Sergei Rodin

Personal information
- Full name: Sergei Aleksandrovich Rodin
- Date of birth: 24 January 1981
- Place of birth: Moscow, RSFSR, Soviet Union
- Date of death: 16 January 2021 (aged 39)
- Height: 1.75 m (5 ft 9 in)
- Position(s): Midfielder

Youth career
- CSKA Moscow

Senior career*
- Years: Team / Apps / (Gls)
- 1999–2001: CSKA Moscow / 7 / (0)
- 1999–2000: → CSKA Moscow II / 52 / (9)
- 2002: Kuban Krasnodar / 1 / (0)
- 2003: FC Kristall Smolensk / 19 / (3)
- 2003: Novokuznetsk / 14 / (0)
- 2004: FC Vidnoye / 14 / (5)

[Plain-text document sources]
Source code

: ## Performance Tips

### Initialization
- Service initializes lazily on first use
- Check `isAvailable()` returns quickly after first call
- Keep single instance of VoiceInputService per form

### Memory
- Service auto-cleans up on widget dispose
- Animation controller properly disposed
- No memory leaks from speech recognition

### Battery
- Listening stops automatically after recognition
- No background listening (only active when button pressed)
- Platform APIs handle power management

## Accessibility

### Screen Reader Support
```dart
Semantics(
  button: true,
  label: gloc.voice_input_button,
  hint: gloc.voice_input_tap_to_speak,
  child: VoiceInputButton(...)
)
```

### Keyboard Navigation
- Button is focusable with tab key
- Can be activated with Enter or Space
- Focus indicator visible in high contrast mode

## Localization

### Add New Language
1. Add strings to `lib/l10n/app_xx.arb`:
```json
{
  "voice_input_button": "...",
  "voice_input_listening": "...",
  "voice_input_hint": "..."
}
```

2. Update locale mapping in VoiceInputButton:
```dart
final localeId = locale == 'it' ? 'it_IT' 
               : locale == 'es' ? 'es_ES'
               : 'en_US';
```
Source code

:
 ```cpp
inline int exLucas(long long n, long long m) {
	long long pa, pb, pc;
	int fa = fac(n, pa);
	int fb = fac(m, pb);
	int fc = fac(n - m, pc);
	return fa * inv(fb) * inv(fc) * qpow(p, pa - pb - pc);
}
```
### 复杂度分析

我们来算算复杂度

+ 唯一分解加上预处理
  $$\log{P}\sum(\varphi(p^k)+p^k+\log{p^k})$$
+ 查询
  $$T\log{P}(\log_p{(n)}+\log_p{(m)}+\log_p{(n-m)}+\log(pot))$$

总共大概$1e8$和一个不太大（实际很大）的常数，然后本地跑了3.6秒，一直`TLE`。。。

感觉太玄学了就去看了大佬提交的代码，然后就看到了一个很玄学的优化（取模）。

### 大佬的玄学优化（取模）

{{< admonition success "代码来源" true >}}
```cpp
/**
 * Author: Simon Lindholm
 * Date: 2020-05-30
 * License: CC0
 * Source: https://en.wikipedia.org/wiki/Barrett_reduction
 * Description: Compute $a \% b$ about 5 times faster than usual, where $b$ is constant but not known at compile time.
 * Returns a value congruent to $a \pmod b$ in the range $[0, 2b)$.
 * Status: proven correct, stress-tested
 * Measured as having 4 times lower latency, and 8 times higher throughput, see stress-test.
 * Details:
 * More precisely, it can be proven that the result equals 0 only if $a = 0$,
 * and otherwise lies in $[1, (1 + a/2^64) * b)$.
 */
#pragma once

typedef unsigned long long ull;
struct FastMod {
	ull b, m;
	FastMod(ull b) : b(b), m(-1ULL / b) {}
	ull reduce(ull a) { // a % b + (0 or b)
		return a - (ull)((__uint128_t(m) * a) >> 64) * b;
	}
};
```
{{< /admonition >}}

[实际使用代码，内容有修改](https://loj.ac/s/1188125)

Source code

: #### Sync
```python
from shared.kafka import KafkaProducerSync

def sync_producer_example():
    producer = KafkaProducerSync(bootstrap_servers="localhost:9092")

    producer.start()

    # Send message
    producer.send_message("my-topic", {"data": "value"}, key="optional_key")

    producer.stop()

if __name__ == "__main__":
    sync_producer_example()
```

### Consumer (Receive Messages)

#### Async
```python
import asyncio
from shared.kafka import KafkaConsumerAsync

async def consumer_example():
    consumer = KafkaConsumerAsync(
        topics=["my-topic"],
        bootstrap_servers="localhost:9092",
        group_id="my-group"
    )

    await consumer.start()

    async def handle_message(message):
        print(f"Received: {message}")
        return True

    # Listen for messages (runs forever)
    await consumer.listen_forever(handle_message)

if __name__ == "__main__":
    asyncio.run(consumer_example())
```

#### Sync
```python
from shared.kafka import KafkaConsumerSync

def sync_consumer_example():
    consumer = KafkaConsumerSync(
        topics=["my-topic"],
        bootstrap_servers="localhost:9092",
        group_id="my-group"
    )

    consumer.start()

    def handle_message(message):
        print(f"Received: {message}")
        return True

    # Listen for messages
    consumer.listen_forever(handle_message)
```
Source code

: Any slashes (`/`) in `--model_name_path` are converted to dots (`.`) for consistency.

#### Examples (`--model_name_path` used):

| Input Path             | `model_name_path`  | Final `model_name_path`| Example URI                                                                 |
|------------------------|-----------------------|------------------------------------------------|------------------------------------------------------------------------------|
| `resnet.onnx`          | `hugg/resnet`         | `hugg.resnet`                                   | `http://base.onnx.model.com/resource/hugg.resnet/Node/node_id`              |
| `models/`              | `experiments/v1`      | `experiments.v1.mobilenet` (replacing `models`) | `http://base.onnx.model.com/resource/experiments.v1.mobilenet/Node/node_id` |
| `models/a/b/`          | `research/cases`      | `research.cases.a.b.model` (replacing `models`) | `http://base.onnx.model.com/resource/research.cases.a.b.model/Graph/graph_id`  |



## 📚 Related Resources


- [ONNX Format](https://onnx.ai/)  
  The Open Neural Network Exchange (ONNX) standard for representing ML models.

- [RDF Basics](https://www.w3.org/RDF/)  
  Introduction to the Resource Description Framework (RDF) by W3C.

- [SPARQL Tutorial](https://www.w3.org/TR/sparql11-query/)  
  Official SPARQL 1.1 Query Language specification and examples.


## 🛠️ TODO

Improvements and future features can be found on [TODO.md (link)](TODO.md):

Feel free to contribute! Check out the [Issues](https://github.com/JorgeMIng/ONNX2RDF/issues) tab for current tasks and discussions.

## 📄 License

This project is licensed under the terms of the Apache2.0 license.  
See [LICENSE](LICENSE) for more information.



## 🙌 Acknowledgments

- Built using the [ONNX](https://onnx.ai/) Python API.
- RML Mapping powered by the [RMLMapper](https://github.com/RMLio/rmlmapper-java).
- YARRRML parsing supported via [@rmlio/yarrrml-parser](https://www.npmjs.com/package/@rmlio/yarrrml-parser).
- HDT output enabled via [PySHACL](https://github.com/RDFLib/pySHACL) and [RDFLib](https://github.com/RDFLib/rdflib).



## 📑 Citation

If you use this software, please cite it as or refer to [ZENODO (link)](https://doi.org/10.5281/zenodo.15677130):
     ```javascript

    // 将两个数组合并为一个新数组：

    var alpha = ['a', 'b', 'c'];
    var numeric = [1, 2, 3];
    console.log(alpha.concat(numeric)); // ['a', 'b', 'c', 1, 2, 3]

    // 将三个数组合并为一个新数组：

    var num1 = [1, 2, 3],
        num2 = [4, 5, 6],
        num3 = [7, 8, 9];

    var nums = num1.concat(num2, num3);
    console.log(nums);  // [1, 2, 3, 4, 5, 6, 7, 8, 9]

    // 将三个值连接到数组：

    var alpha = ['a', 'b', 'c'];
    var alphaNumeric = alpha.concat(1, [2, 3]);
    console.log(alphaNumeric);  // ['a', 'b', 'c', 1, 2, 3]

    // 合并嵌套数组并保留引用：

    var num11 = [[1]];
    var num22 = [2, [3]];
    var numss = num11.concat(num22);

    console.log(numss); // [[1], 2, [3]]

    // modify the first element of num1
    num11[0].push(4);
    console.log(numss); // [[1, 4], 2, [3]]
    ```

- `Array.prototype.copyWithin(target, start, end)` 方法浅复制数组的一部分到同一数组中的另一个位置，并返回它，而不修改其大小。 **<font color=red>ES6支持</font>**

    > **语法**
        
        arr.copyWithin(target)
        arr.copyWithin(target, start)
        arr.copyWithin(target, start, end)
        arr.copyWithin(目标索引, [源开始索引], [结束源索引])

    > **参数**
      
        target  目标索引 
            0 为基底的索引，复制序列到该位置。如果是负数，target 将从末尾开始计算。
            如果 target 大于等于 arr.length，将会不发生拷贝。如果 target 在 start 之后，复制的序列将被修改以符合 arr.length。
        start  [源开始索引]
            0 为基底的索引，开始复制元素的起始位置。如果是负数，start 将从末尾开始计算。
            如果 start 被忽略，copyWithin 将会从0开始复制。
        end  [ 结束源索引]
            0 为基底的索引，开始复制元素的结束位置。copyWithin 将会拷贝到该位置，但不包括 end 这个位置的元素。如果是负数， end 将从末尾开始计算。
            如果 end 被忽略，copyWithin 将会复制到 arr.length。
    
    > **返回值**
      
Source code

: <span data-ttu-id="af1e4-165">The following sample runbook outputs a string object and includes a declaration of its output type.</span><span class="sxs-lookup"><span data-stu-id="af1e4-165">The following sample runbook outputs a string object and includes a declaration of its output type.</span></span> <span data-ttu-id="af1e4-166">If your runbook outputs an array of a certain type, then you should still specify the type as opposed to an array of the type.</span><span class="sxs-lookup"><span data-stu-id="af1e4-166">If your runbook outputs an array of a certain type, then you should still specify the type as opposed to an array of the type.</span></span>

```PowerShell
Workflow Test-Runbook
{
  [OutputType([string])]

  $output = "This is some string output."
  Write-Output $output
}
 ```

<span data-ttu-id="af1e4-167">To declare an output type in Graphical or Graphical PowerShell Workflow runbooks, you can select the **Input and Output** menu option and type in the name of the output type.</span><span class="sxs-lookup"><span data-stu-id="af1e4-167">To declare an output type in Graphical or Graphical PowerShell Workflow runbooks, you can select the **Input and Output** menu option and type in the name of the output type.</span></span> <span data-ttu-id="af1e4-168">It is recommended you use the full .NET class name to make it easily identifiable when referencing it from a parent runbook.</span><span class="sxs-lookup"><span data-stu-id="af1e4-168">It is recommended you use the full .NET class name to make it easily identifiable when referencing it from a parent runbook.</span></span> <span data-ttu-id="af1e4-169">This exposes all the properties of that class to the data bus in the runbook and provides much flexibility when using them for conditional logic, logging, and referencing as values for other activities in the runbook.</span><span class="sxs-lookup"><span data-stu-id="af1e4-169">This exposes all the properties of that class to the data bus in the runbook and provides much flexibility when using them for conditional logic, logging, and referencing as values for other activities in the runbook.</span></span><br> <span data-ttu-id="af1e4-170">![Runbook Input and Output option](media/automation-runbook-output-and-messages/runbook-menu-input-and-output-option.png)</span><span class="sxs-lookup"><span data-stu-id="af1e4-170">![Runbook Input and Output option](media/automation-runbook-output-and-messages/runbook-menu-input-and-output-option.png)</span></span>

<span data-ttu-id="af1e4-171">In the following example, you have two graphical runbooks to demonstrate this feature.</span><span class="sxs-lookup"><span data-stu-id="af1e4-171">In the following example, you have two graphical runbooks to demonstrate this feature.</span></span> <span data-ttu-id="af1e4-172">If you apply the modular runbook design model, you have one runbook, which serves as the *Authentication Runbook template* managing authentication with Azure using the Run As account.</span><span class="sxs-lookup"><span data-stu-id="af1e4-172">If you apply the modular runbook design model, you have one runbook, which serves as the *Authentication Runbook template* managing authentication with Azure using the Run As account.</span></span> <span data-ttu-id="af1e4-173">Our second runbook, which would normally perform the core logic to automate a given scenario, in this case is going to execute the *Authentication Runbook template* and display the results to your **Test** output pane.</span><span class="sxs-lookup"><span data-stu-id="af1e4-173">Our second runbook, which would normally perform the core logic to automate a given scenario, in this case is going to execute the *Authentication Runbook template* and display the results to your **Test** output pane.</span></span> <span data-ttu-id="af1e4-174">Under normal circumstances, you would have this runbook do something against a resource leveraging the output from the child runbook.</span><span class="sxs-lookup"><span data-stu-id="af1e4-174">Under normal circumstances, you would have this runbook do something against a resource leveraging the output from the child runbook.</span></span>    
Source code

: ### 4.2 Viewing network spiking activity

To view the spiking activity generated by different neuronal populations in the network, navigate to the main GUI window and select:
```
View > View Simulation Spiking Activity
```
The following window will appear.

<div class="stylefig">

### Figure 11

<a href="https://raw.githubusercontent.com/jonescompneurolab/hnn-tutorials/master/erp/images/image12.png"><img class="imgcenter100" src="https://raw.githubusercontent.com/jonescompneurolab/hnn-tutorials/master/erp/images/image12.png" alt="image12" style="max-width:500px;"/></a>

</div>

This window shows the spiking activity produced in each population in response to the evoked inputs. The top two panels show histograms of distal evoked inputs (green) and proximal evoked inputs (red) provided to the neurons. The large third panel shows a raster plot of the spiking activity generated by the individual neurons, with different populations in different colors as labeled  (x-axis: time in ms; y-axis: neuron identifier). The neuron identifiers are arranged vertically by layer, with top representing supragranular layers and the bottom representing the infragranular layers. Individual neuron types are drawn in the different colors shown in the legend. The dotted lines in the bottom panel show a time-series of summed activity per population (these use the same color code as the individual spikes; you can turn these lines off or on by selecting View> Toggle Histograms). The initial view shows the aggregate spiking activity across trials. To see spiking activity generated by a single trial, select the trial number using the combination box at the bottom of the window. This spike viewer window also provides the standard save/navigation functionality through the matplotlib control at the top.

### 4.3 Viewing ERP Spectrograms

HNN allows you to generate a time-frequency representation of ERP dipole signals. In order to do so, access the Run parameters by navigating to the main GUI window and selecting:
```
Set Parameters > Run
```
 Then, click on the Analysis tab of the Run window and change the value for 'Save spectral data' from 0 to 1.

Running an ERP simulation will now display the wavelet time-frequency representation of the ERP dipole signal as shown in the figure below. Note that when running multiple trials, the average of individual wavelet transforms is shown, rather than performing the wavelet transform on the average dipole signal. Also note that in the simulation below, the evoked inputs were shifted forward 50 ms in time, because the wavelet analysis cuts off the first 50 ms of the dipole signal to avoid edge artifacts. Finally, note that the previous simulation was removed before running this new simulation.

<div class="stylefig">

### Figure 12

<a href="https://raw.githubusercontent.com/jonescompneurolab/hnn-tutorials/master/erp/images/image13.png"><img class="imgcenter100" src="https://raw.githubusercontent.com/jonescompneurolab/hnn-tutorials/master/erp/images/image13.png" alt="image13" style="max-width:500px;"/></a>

- **TASK SET**:
**A.** Decide whether each statement agrees with the Sergei Rodin profile, answering yes or no and quoting the deciding words. (i) Rodin played as a midfielder. (ii) Rodin was born in Krasnodar. (iii) Rodin scored five goals for FC Vidnoye in 2004.
**B.** In the Sergei Rodin profile, how many appearances is Rodin credited with for FC Kristall Smolensk?
**C.** Using the dates in the Sergei Rodin profile, explain why his age at death is given as 39 even though he was born in 1981 and died in 2021.

- **PROBLEM SOLUTIONS**:
**A.**
(i) Yes: "Position(s): Midfielder"
(ii) No: "Place of birth: Moscow, RSFSR, Soviet Union"
(iii) Yes: "2004: FC Vidnoye / 14 / (5)"

**B.** He is credited with 19 appearances for FC Kristall Smolensk.

**C.** He was born on 24 January 1981 and died on 16 January 2021. His death came eight days before his 40th birthday, so he was still 39.